[Saved entries]
- - - - - - -

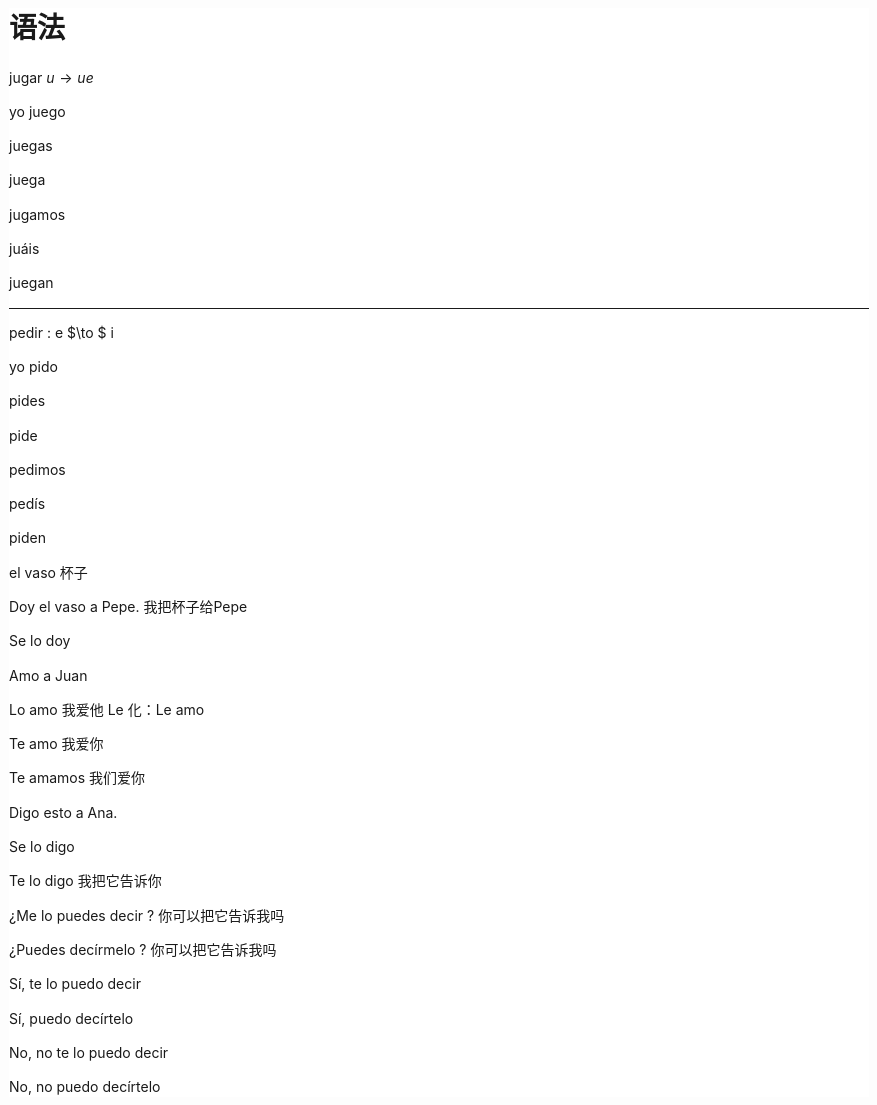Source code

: # 语法

jugar $u \to ue$

yo juego

juegas 

juega

jugamos

juáis

juegan

---

pedir : e $\to $ i

yo pido

pides

pide

pedimos

pedís

piden

el vaso 杯子

Doy el vaso a Pepe. 我把杯子给Pepe

Se lo doy

Amo a Juan 

Lo amo 我爱他 Le 化：Le amo

Te amo 我爱你

Te amamos 我们爱你

Digo esto a Ana.

Se lo digo

Te lo digo 我把它告诉你

¿Me lo puedes decir ? 你可以把它告诉我吗

¿Puedes decírmelo ? 你可以把它告诉我吗

Sí, te lo puedo decir

Sí, puedo decírtelo

No, no te lo puedo decir

No, no puedo decírtelo
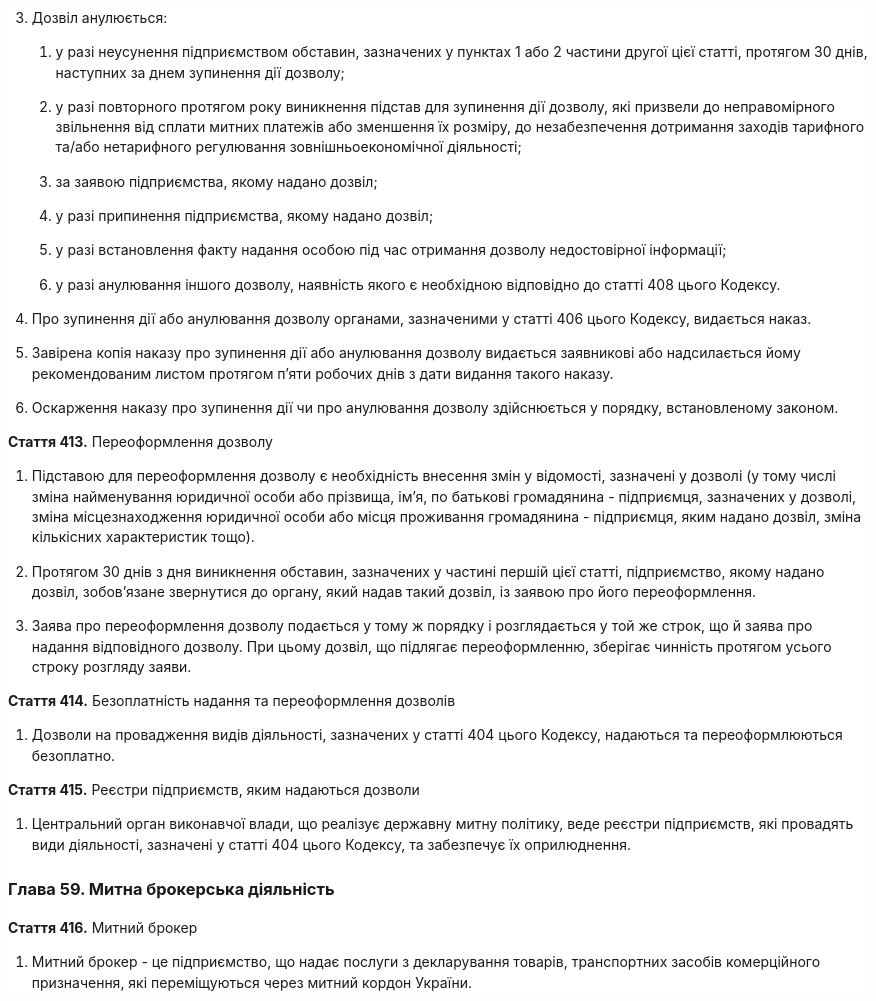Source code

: 3. Дозвіл анулюється:

    1) у разі неусунення підприємством обставин, зазначених у пунктах 1 або 2 частини другої цієї статті, протягом 30 днів, наступних за днем зупинення дії дозволу;

    2) у разі повторного протягом року виникнення підстав для зупинення дії дозволу, які призвели до неправомірного звільнення від сплати митних платежів або зменшення їх розміру, до незабезпечення дотримання заходів тарифного та/або нетарифного регулювання зовнішньоекономічної діяльності;

    3) за заявою підприємства, якому надано дозвіл;

    4) у разі припинення підприємства, якому надано дозвіл;

    5) у разі встановлення факту надання особою під час отримання дозволу недостовірної інформації;

    6) у разі анулювання іншого дозволу, наявність якого є необхідною відповідно до статті 408 цього Кодексу.

4. Про зупинення дії або анулювання дозволу органами, зазначеними у статті 406 цього Кодексу, видається наказ.

5. Завірена копія наказу про зупинення дії або анулювання дозволу видається заявникові або надсилається йому рекомендованим листом протягом п’яти робочих днів з дати видання такого наказу.

6. Оскарження наказу про зупинення дії чи про анулювання дозволу здійснюється у порядку, встановленому законом.

**Стаття 413.** Переоформлення дозволу

1. Підставою для переоформлення дозволу є необхідність внесення змін у відомості, зазначені у дозволі (у тому числі зміна найменування юридичної особи або прізвища, ім’я, по батькові громадянина - підприємця, зазначених у дозволі, зміна місцезнаходження юридичної особи або місця проживання громадянина - підприємця, яким надано дозвіл, зміна кількісних характеристик тощо).

2. Протягом 30 днів з дня виникнення обставин, зазначених у частині першій цієї статті, підприємство, якому надано дозвіл, зобов’язане звернутися до органу, який надав такий дозвіл, із заявою про його переоформлення.

3. Заява про переоформлення дозволу подається у тому ж порядку і розглядається у той же строк, що й заява про надання відповідного дозволу. При цьому дозвіл, що підлягає переоформленню, зберігає чинність протягом усього строку розгляду заяви.

**Стаття 414.** Безоплатність надання та переоформлення дозволів

1. Дозволи на провадження видів діяльності, зазначених у статті 404 цього Кодексу, надаються та переоформлюються безоплатно.

**Стаття 415.** Реєстри підприємств, яким надаються дозволи

1. Центральний орган виконавчої влади, що реалізує державну митну політику, веде реєстри підприємств, які провадять види діяльності, зазначені у статті 404 цього Кодексу, та забезпечує їх оприлюднення.

### Глава 59. Митна брокерська діяльність

**Стаття 416.** Митний брокер

1. Митний брокер - це підприємство, що надає послуги з декларування товарів, транспортних засобів комерційного призначення, які переміщуються через митний кордон України.
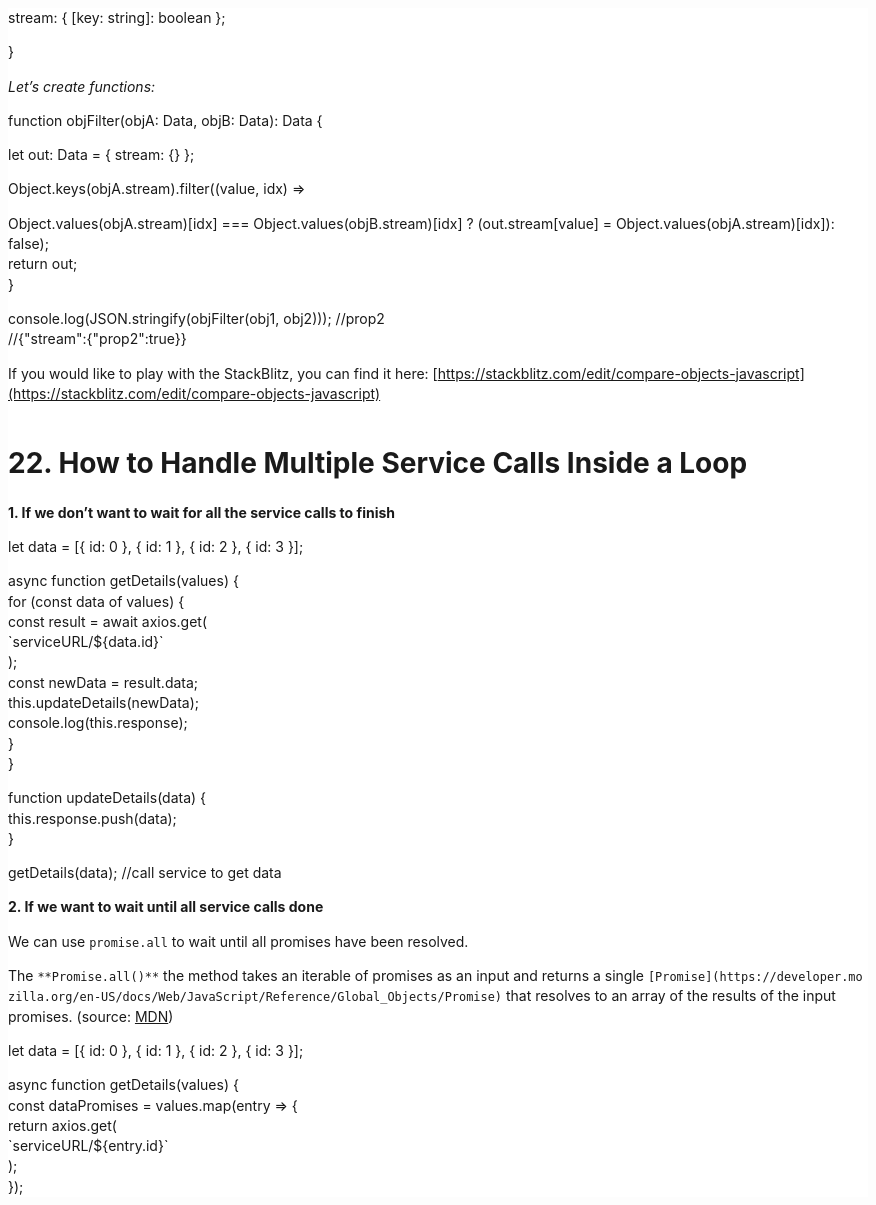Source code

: stream: { \[key: string\]: boolean };  
  
}

_Let’s create functions:_

function objFilter(objA: Data, objB: Data): Data {  
  
let out: Data = { stream: {} };  
  
Object.keys(objA.stream).filter((value, idx) =>  
  
Object.values(objA.stream)\[idx\] === Object.values(objB.stream)\[idx\] ? (out.stream\[value\] = Object.values(objA.stream)\[idx\]): false);  
return out;  
}  
  
console.log(JSON.stringify(objFilter(obj1, obj2))); //prop2  
//{"stream":{"prop2":true}}

If you would like to play with the StackBlitz, you can find it here: [https://stackblitz.com/edit/compare-objects-javascript](https://stackblitz.com/edit/compare-objects-javascript)

# 22\. How to Handle Multiple Service Calls Inside a Loop

**1\. If we don’t want to wait for all the service calls to finish**

let data = \[{ id: 0 }, { id: 1 }, { id: 2 }, { id: 3 }\];

async function getDetails(values) {  
    for (const data of values) {  
        const result = await axios.get(  
            \`serviceURL/${data.id}\`  
        );  
        const newData = result.data;  
        this.updateDetails(newData);  
        console.log(this.response);  
    }  
}

function updateDetails(data) {  
    this.response.push(data);  
}  
  
getDetails(data); //call service to get data

**2\. If we want to wait until all service calls done**

We can use `promise.all` to wait until all promises have been resolved.

The `**Promise.all()**` the method takes an iterable of promises as an input and returns a single `[Promise](https://developer.mozilla.org/en-US/docs/Web/JavaScript/Reference/Global_Objects/Promise)` that resolves to an array of the results of the input promises. (source: [MDN](https://developer.mozilla.org/en-US/docs/Web/JavaScript/Reference/Statements/async_function))

let data = \[{ id: 0 }, { id: 1 }, { id: 2 }, { id: 3 }\];

async function getDetails(values) {  
    const dataPromises = values.map(entry => {  
        return axios.get(  
            \`serviceURL/${entry.id}\`  
        );  
    });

- - - - - - -

→ Written task
Please gather every line in the items above that contains the word "наказу" and copy each of those lines in full.

→ Output for this task
5. Завірена копія наказу про зупинення дії або анулювання дозволу видається заявникові або надсилається йому рекомендованим листом протягом п’яти робочих днів з дати видання такого наказу.
6. Оскарження наказу про зупинення дії чи про анулювання дозволу здійснюється у порядку, встановленому законом.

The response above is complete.